The United States has expressed concern to India that it was used earlier this year to export fuel made from Russian crude to New York through high-seas transfers, a top Indian central banker said on Saturday.
U.S. sanctions on Russia for its February invasion of Ukraine prohibit imports to the United States of Russian-origin energy products including crude oil, refined fuels, distillates, coal and gas.
"You know that there are sanctions against people who are buying Russian oil, and this was reported to us by the U.S. Treasury," Reserve Bank of India Deputy Governor Michael Patra told an audience of government officials and figures in finance and banking.

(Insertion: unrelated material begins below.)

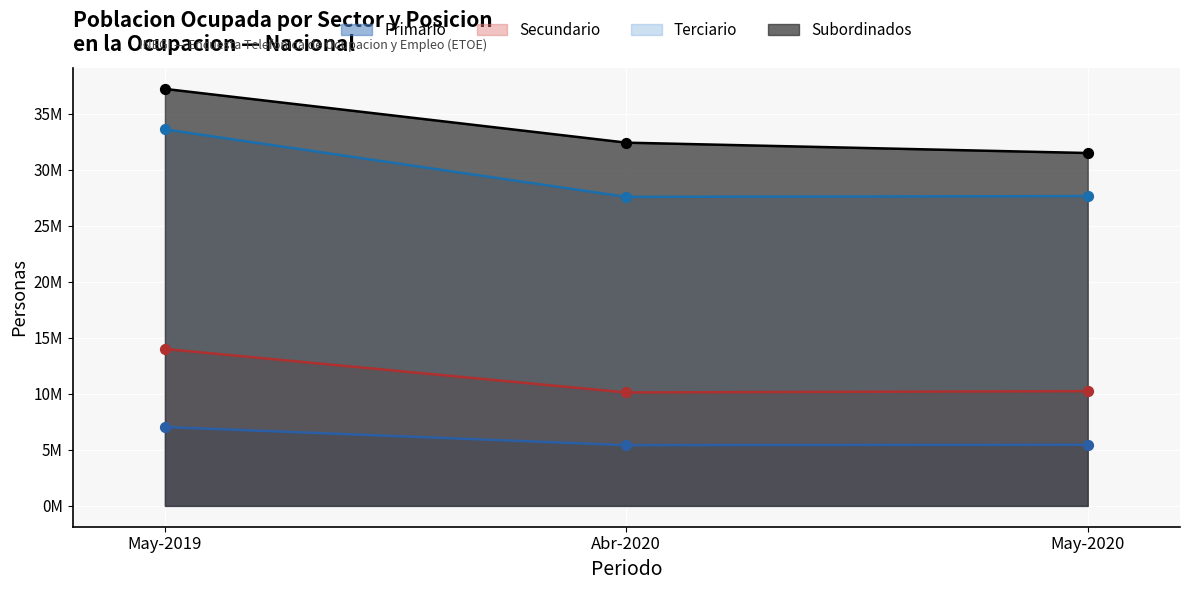

Is the value of Abr-2020 Abs at Secundario greater than the value of May-2019 Abs at Trabajadores subordinados?

No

"It turns out, an Indian ship met a Russian tanker in mid-seas, picked up oil in the mid-seas, came to a port in Gujarat, it was processed in that port and converted into a distillate which actually goes into making single-use plastic," Patra said at the event in Odisha state, held to celebrate 75 years of India's independence.
"The refined output was put back on that ship and it set sail without a destination. In the mid-seas it received the destination so it reached its course, went to New York. So that's the way war works. It works in strange ways."
Patra did not name the ship or give any other details.
The U.S. embassy in New Delhi had no comment.
India, the world's third-biggest oil importer and consumer, has become one of the biggest importers of Russian oil since the invasion of Ukraine, having bought very little of it previously.
Russia is traditionally India's biggest supplier of military hardware, and New Delhi has not condemned Moscow's aggression towards Ukraine, though it has called for an end to violence.